Under the strict rule (n == 0 on error), the advance is a harmless no-op. Under the relaxed rule (n >= 0 on error), the advance captures partial progress. The caller writes identical code either way. The perceived simplification of the strict rule exists only if the caller writes the check-then-advance anti-pattern, which is already incorrect for other reasons.
Implementer Freedom
Under the strict rule, every stream that might encounter an error after a partial transfer must choose between:
-
Deferred errors. Report
(!ec, k)now, remember the error, and report(ec, 0)on the next call. This requires per-stream state and makes the stream’s behavior depend on call history. -
Data loss. Report
(ec, 0)and discard thekbytes that were transferred. -
Internal buffering. Copy the
kbytes into an internal buffer and replay them on the next call. This adds allocation and copying overhead.
Under the relaxed rule, the implementation reports what happened: (ec, k). No deferred state, no data loss, no internal buffering.
Consistency from Primitives Through Composed Operations
The strict postcondition on read_some does not propagate to composed operations. The composed read returns (ec, m) where m > 0 on failure, because it accumulates data across multiple internal read_some calls. The (ec, n > 0) case that the strict rule eliminates from read_some is immediately reintroduced one layer up.
The relaxed postcondition avoids this inconsistency.
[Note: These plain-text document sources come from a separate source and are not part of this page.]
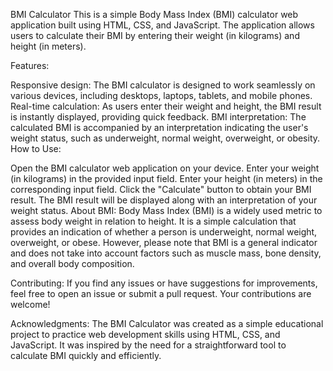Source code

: BMI Calculator
This is a simple Body Mass Index (BMI) calculator web application built using HTML, CSS, and JavaScript. The application allows users to calculate their BMI by entering their weight (in kilograms) and height (in meters).

Features:

Responsive design: The BMI calculator is designed to work seamlessly on various devices, including desktops, laptops, tablets, and mobile phones.
Real-time calculation: As users enter their weight and height, the BMI result is instantly displayed, providing quick feedback.
BMI interpretation: The calculated BMI is accompanied by an interpretation indicating the user's weight status, such as underweight, normal weight, overweight, or obesity.
How to Use:

Open the BMI calculator web application on your device.
Enter your weight (in kilograms) in the provided input field.
Enter your height (in meters) in the corresponding input field.
Click the "Calculate" button to obtain your BMI result.
The BMI result will be displayed along with an interpretation of your weight status.
About BMI:
Body Mass Index (BMI) is a widely used metric to assess body weight in relation to height. It is a simple calculation that provides an indication of whether a person is underweight, normal weight, overweight, or obese. However, please note that BMI is a general indicator and does not take into account factors such as muscle mass, bone density, and overall body composition.

Contributing:
If you find any issues or have suggestions for improvements, feel free to open an issue or submit a pull request. Your contributions are welcome!

Acknowledgments:
The BMI Calculator was created as a simple educational project to practice web development skills using HTML, CSS, and JavaScript. It was inspired by the need for a straightforward tool to calculate BMI quickly and efficiently.
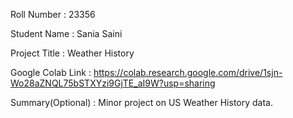 Roll Number       :   23356

Student Name      :   Sania Saini

Project Title     :   Weather History

Google Colab Link :   https://colab.research.google.com/drive/1sjn-Wo28aZNQL75bSTXYzi9GjTE_aI9W?usp=sharing

Summary(Optional) :   Minor project on US Weather History data.
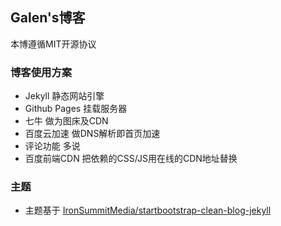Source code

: 

## Galen's博客

本博遵循MIT开源协议

### 博客使用方案

* Jekyll 静态网站引擎
* Github Pages 挂载服务器
* 七牛 做为图床及CDN
* 百度云加速 做DNS解析即首页加速
* 评论功能 多说
* 百度前端CDN 把依赖的CSS/JS用在线的CDN地址替换 

### 主题

* 主题基于 [IronSummitMedia/startbootstrap-clean-blog-jekyll](https://github.com/IronSummitMedia/startbootstrap-clean-blog-jekyll)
Partial progress alongside an error code is the same pattern at every level — from read_some through composed read — rather than being forbidden at the primitive level and required at the composed level.
Conforming Sources
Concrete ReadStream implementations are free to report n == 0 or n > 0 on error, whichever is natural:
-
TCP sockets:
read_somemaps to a singlerecv()orWSARecv()call. POSIX and Windows enforce binary outcomes, so these naturally produce(ec, 0)on error. -
TLS streams:
read_somedecrypts application data. If a fatal alert arrives after decrypting a partial record, the implementation may report(ec, n)with the bytes that were decrypted. -
HTTP content-length body: delivers bytes up to the content-length limit. Once the limit is reached, the next
read_somereturns EOF. -
HTTP chunked body: the unchunker delivers decoded data from chunks. The terminal
0\r\n\r\nis parsed on a separate pass that returns EOF. -
Compression (inflate): the decompressor delivers output bytes.
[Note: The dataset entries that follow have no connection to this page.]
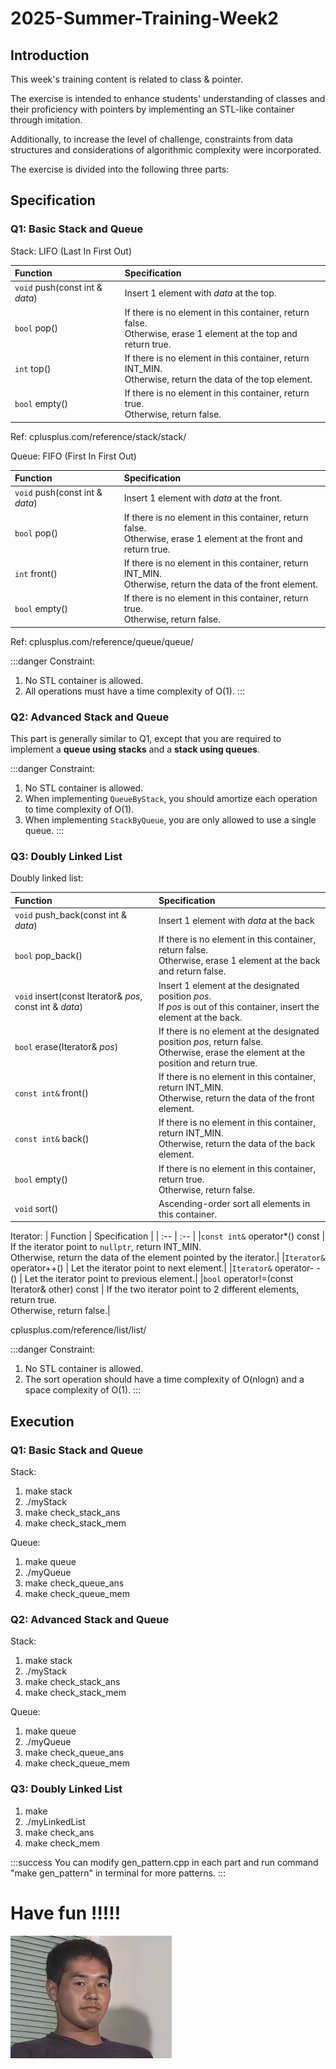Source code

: 2025-Summer-Training-Week2
===

Introduction
---

This week's training content is related to class & pointer.

The exercise is intended to enhance students' understanding of classes and their proficiency with pointers by implementing an STL-like container through imitation.

Additionally, to increase the level of challenge, constraints from data structures and considerations of algorithmic complexity were incorporated.

The exercise is divided into the following three parts:

Specification
---
### Q1: Basic Stack and Queue
Stack: LIFO (Last In First Out)

| Function | Specification |
| :-- | :--  |
| `void` push(const int & *data*) | Insert 1 element with *data* at the top. |
| `bool` pop() | If there is no element in this container, return false. <br> Otherwise, erase 1 element at the top and return true.|
| `int` top() | If there is no element in this container, return INT_MIN. <br> Otherwise, return the data of the top element.|
| `bool` empty() | If there is no element in this container, return true. <br> Otherwise, return false.|

Ref: cplusplus.com/reference/stack/stack/

Queue: FIFO (First In First Out)

| Function | Specification |
| :-- | :--  |
| `void` push(const int & *data*) | Insert 1 element with *data* at the front. |
| `bool` pop() | If there is no element in this container, return false. <br> Otherwise, erase 1 element at the front and return true.|
| `int` front() | If there is no element in this container, return INT_MIN. <br> Otherwise, return the data of the front element.|
| `bool` empty() | If there is no element in this container, return true. <br> Otherwise, return false.|

Ref: cplusplus.com/reference/queue/queue/

:::danger
Constraint:
1. No STL container is allowed.
2. All operations must have a time complexity of O(1).
:::

### Q2: Advanced Stack and Queue
This part is generally similar to Q1, except that you are required to implement a **queue using stacks** and a **stack using queues**.

:::danger
Constraint:
1. No STL container is allowed.
2. When implementing `QueueByStack`, you should amortize each operation to time complexity of O(1).
3. When implementing `StackByQueue`, you are only allowed to use a single queue.
:::

### Q3: Doubly Linked List 
Doubly linked list: 

| Function | Specification |
| :-- | :--  |
| `void` push_back(const int & *data*) | Insert 1 element with *data* at the back |
| `bool` pop_back() | If there is no element in this container, return false. <br> Otherwise, erase 1 element at the back and return false.|
| `void` insert(const Iterator& *pos*, const int & *data*) | Insert 1 element at the designated position *pos*. <br> If *pos* is out of this container, insert the element at the back.|
| `bool` erase(Iterator& *pos*) | If there is no element at the designated position *pos*, return false. <br> Otherwise, erase the element at the position and return true.|
| `const int&` front() | If there is no element in this container, return INT_MIN. <br> Otherwise, return the data of the front element.|
| `const int&` back() | If there is no element in this container, return INT_MIN. <br> Otherwise, return the data of the back element.|
| `bool` empty() | If there is no element in this container, return true. <br> Otherwise, return false.|
| `void` sort() | Ascending-order sort all elements in this container.|

Iterator:
| Function | Specification |
| :-- | :--  |
|`const int&` operator*() const | If the iterator point to `nullptr`, return INT_MIN. <br> Otherwise, return the data of the element pointed by the iterator.|
|`Iterator&` operator++() | Let the iterator point to next element.|
|`Iterator&` operator- -() | Let the iterator point to previous element.|
|`bool` operator!=(const Iterator& other) const | If the two iterator point to 2 different elements, return true. <br> Otherwise, return false.|

cplusplus.com/reference/list/list/

:::danger
Constraint:
1. No STL container is allowed.
2. The sort operation should have a time complexity of O(nlogn) and a space complexity of O(1).
:::

Execution
---
### Q1: Basic Stack and Queue
Stack:
1. make stack
2. ./myStack
3. make check_stack_ans
4. make check_stack_mem

Queue:
1. make queue
2. ./myQueue
3. make check_queue_ans
4. make check_queue_mem

### Q2: Advanced Stack and Queue
Stack:
1. make stack
2. ./myStack
3. make check_stack_ans
4. make check_stack_mem

Queue:
1. make queue
2. ./myQueue
3. make check_queue_ans
4. make check_queue_mem

### Q3: Doubly Linked List
1. make
2. ./myLinkedList
3. make check_ans
4. make check_mem

:::success
You can modify gen_pattern.cpp in each part and run command "make gen_pattern" in terminal for more patterns.
:::

# Have fun \!\!\!\!\!
![114514](Image/114514.jpg)
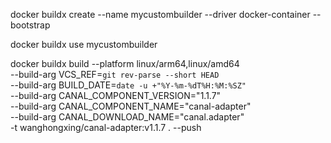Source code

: 

docker buildx create --name mycustombuilder --driver docker-container --bootstrap



docker  buildx use mycustombuilder



docker  buildx build --platform linux/arm64,linux/amd64 \
--build-arg VCS_REF=`git rev-parse --short HEAD` \
--build-arg BUILD_DATE=`date -u +"%Y-%m-%dT%H:%M:%SZ"` \
--build-arg CANAL_COMPONENT_VERSION="1.1.7" \
--build-arg CANAL_COMPONENT_NAME="canal-adapter" \
--build-arg CANAL_DOWNLOAD_NAME="canal.adapter" \
-t wanghongxing/canal-adapter:v1.1.7 . --push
Z_STREAM_ENDmay arrive alongside the final output, allowing(eof, n)with the last bytes. -
Memory source: returns
min(requested, remaining)bytes. May report(eof, n)on the final call when remaining is known, or(eof, 0)on a subsequent call. -
QUIC streams:
read_somereturns data from received QUIC frames. Stream FIN may arrive with the last data, allowing(eof, n). -
Buffered read streams:
read_somereturns data from an internal buffer. EOF propagates from the underlying stream. -
Test mock streams:
read_somereturns configurable data and error sequences for testing.
No source is forced into an unnatural pattern. Sources that naturally separate data from errors continue to do so. Sources that naturally discover errors alongside data are free to report both.
Summary
ReadStream provides read_some as the single partial-read primitive. This is deliberately minimal:
-
Algorithms that need to fill a buffer completely use the
readcomposed algorithm. -
Algorithms that need delimited reads use
read_until. -
Algorithms that need to process data as it arrives use
read_somedirectly. -
ReadSourcerefinesReadStreamby addingreadfor complete-read semantics.
The contract permits errors to accompany partial data. This uses the richer (error_code, size_t) return type to its full potential, avoids forcing non-POSIX streams into a deferred-error model, and produces a postcondition that is consistent from read_some through composed operations. The canonical advance-then-check loop handles both cases correctly with no additional call-site cost.